▶ _YOUR GOAL_:
Please update the text of the entries below by changing "AGENDA" to "KALENDER", keeping everything else the same, and leave the pictures out of your answer.

▶ _INPUT FOR THIS TASK_:
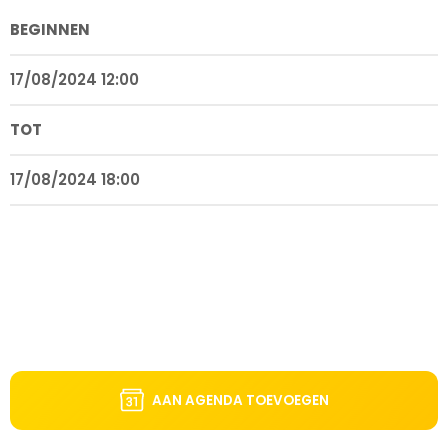
BEGINNEN
17/08/2024 12:00
TOT
17/08/2024 18:00
AAN AGENDA TOEVOEGEN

▶ _OUTPUT OF THE TASK_:
BEGINNEN
17/08/2024 12:00
TOT
17/08/2024 18:00
AAN KALENDER TOEVOEGEN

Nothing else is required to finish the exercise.